Soldiers who built Fort Snelling (1820-23) lived at Coldwater and
a civilian community developed around Camp Coldwater to service
the fort. Those families founded St. Paul and Minneapolis—indeed
the state of Minnesota.
And Dred Scott walked at Coldwater. Scott was born a slave to the
hard luck Blow family of Virginia. He ran away, was caught and beaten
by a gang of young thugs who returned the slave to his master for
the reward money. He and his wife lost their 11-year battle for
freedom in “the most unpopular Supreme Court decision in the
70-year history of the court.” Into the rising fire of Abolitionist
sentiment in Scott v. Sandford (1846-57), the high court declared
Dred Scott to be ineligible to file a suit in federal court for
his freedom because he was not a person.
“The Camp Coldwater settlement is in many ways a dream archaeological
site,” says historical anthropologist Bruce M. White, Ph.D.
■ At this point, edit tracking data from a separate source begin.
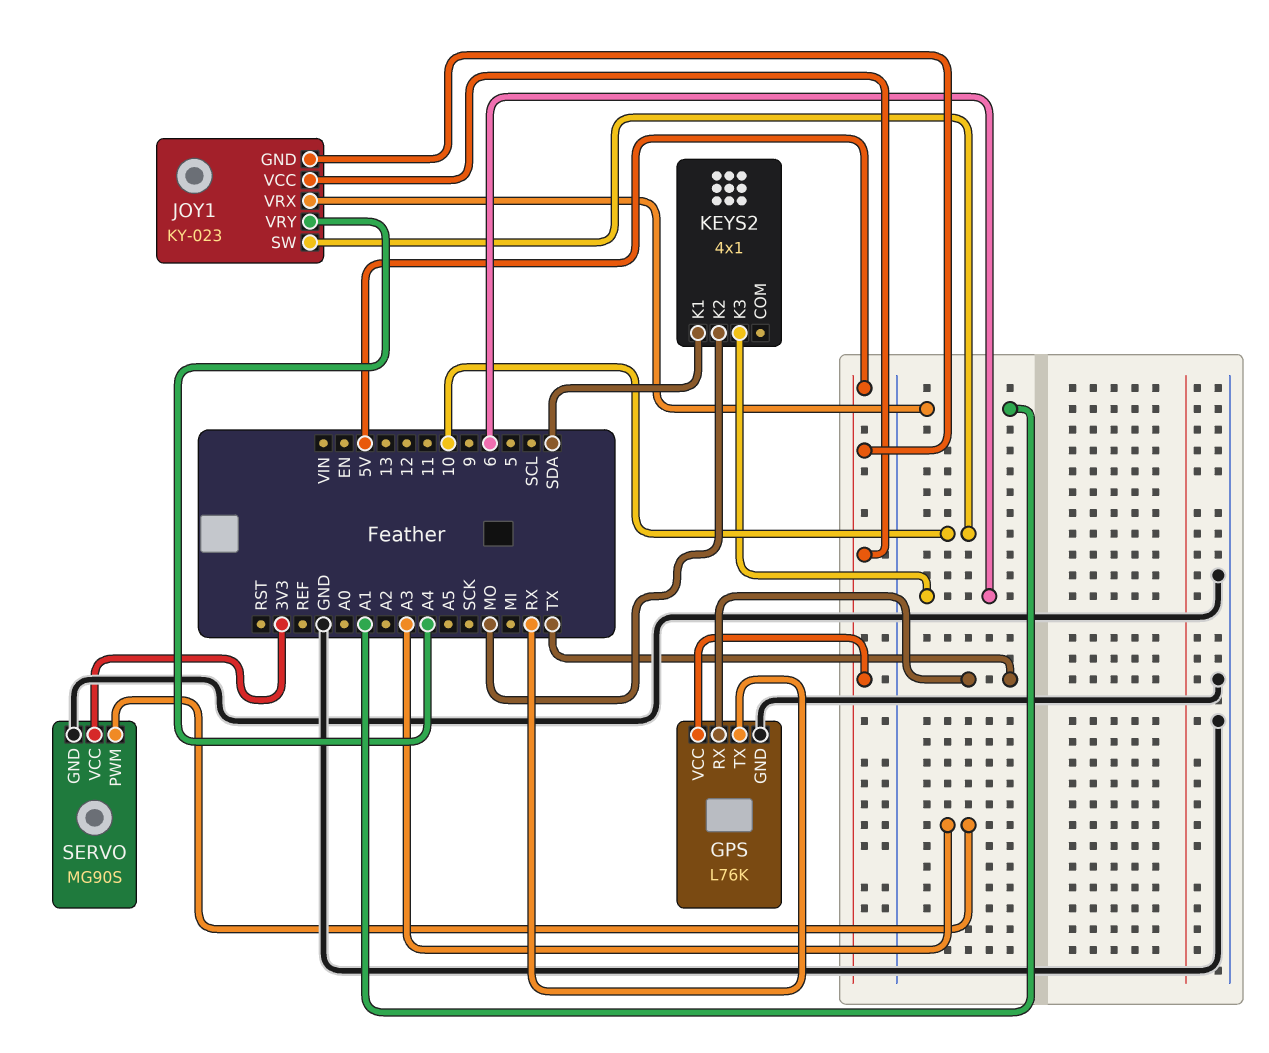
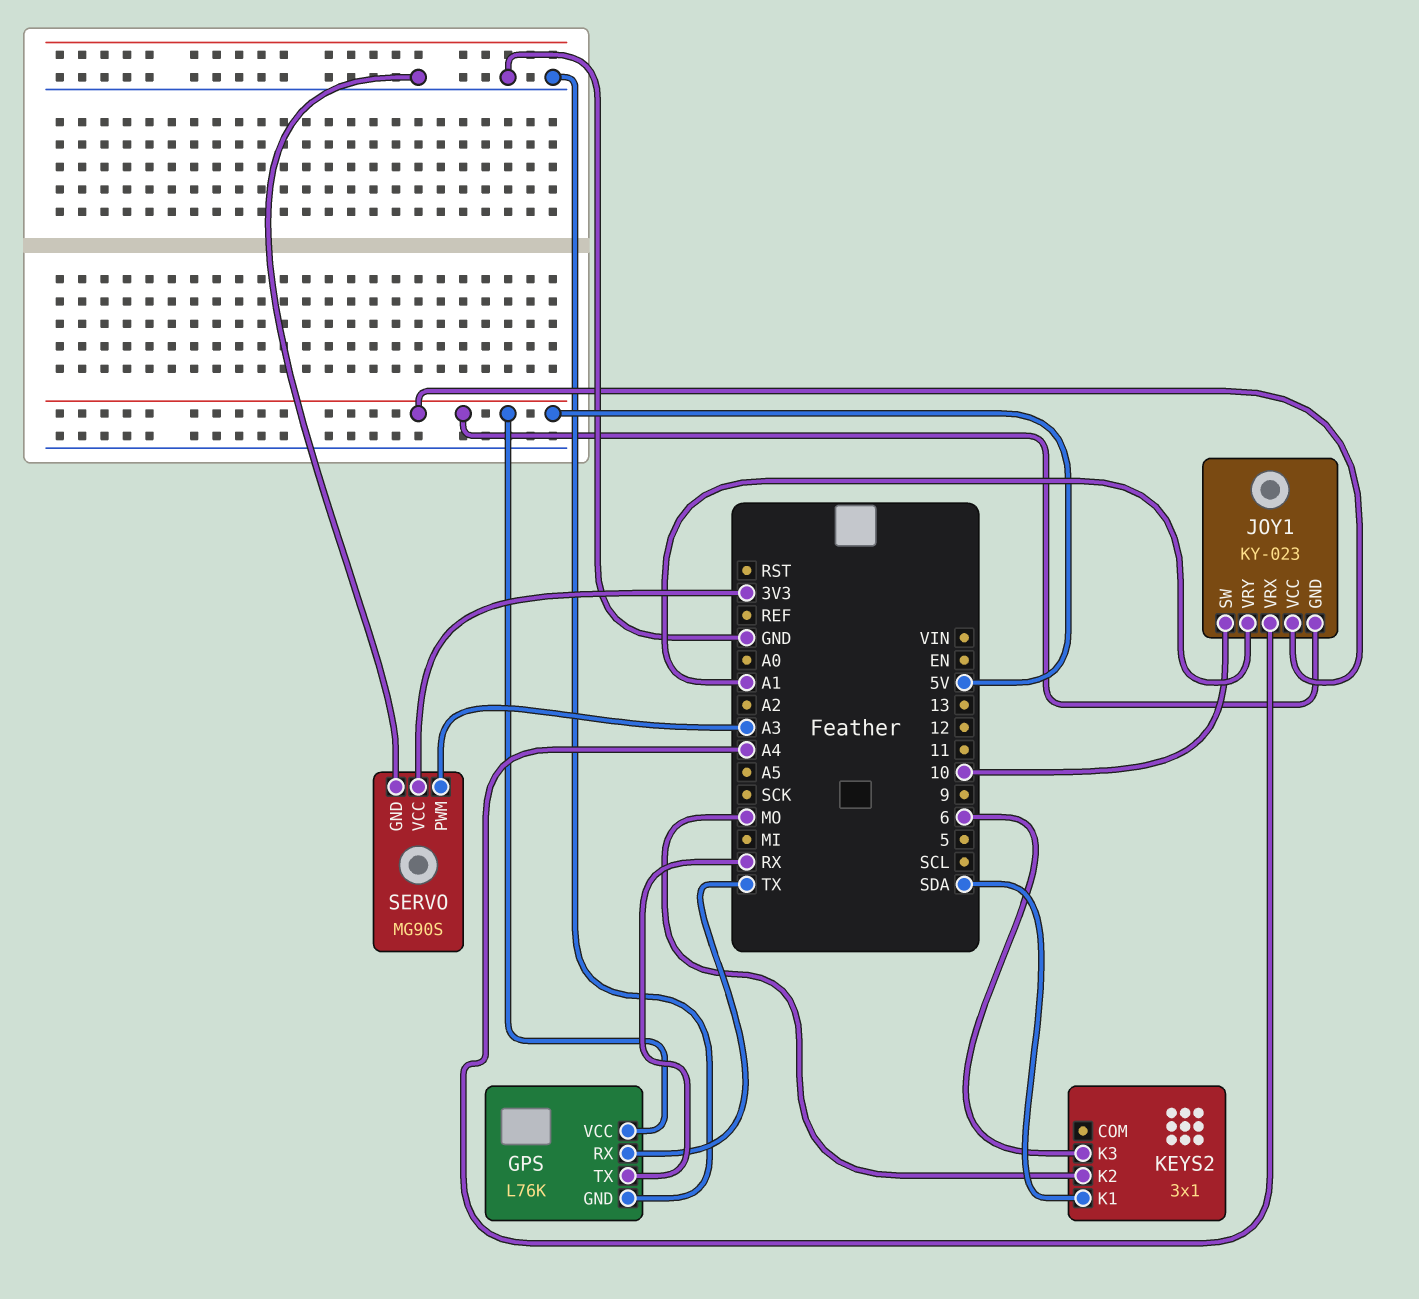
JOY1 pin VRX: A1 -> A4
JOY1 pin VRY: A4 -> A1
KEYS2: 4x1 -> 3x1

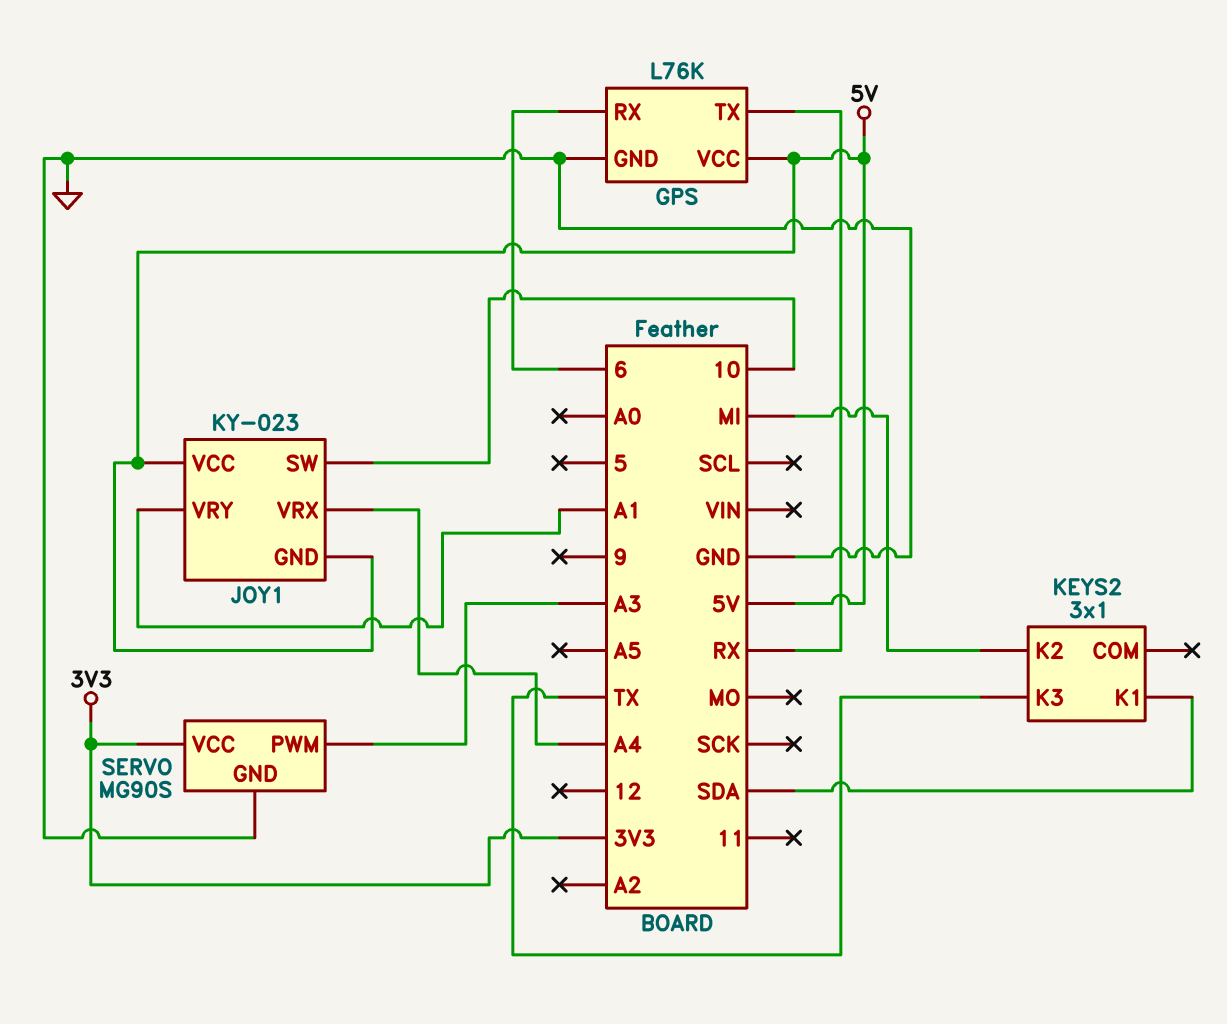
GPS pin RX: TX -> 6
KEYS2 pin K2: MO -> MI
KEYS2 pin K3: 6 -> TX

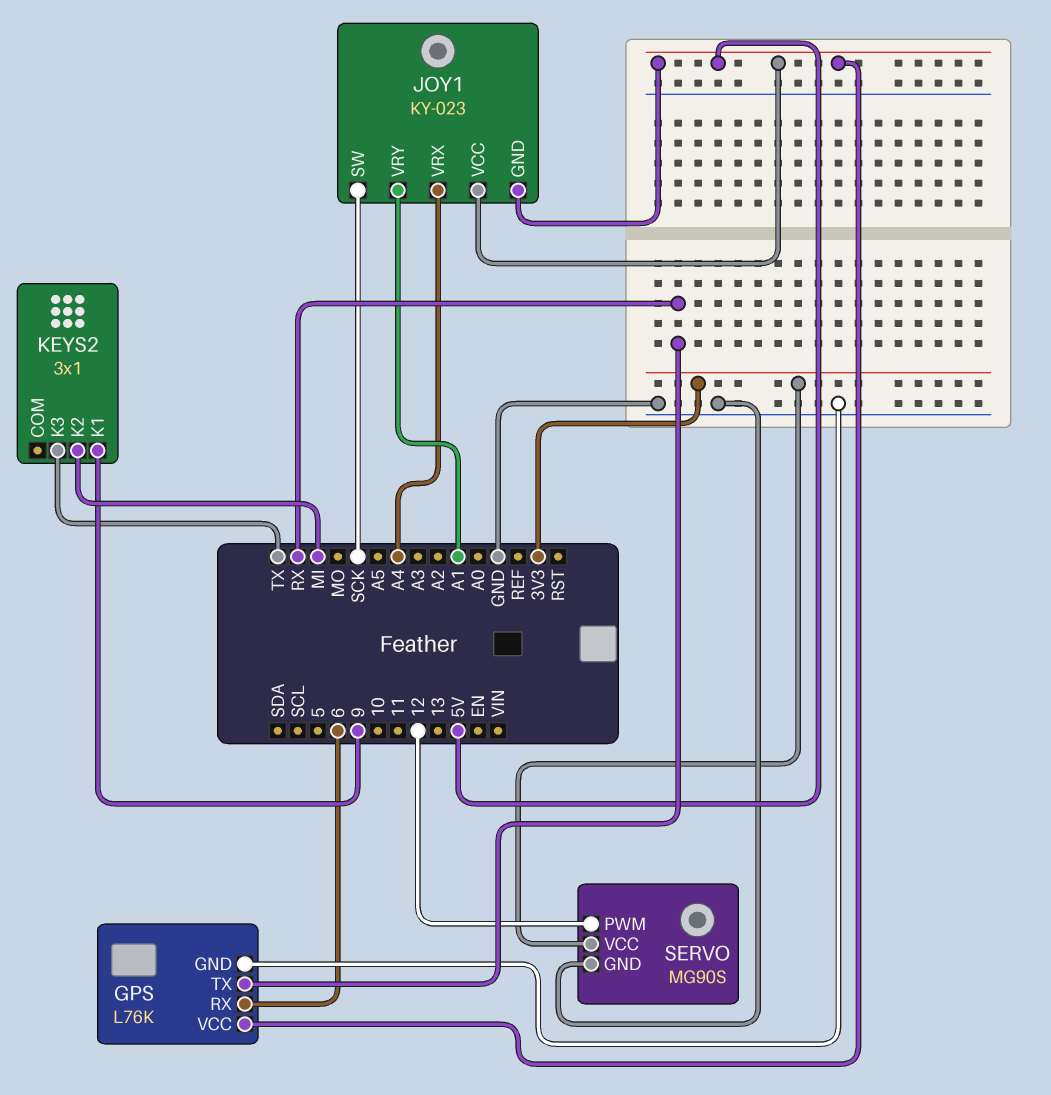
JOY1 pin SW: 10 -> SCK
KEYS2 pin K1: SDA -> 9
SERVO pin PWM: A3 -> 12

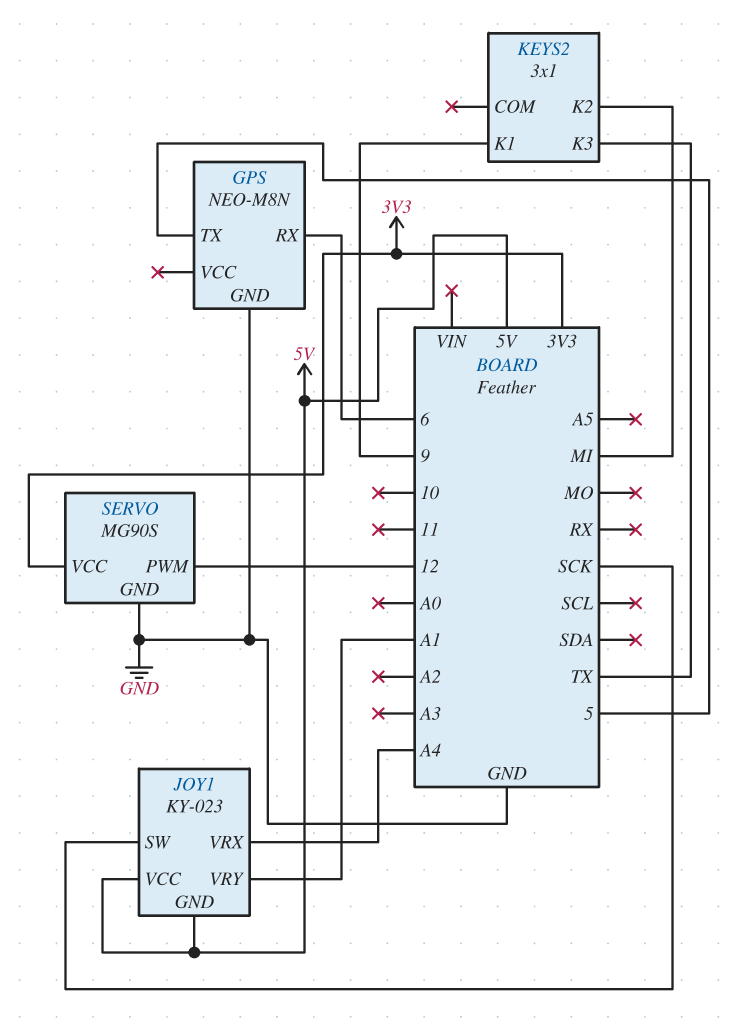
GPS: L76K -> NEO-M8N
GPS pin TX: RX -> 5
GPS pin VCC: 5V -> none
“The birthplace of Minnesota [is] a rich, culturally diverse
area in which Indian people, whites, fur traders, missionaries,
soldiers, and settlers came together to create the basis for the
state as it is today.”
Every body of government claims it wants to save Coldwater. Every
local politician this election year claims he or she has saved the
springs. But recently the flow at Coldwater has been yo-yoing between
55 and 115 gallons per minute. Inserting a 4-lane highway into the
water table, airport expansions, dewatering along the new 55, the
old 55, the temporary road, the frontage road, the park road, the
bike path, the walking path, the parking lots, the accumulation
of impervious surface, the removal of trees—all of these so-called
improvements negatively impact Camp Coldwater Springs.
The springs have been flowing at least 10,000 years. The new highway
is designed to be rebuilt and expanded in 20 years. Those are the
facts. In the midst of our state’s major population concentration
a quiet, sacred, beautiful, historic landscape still exists.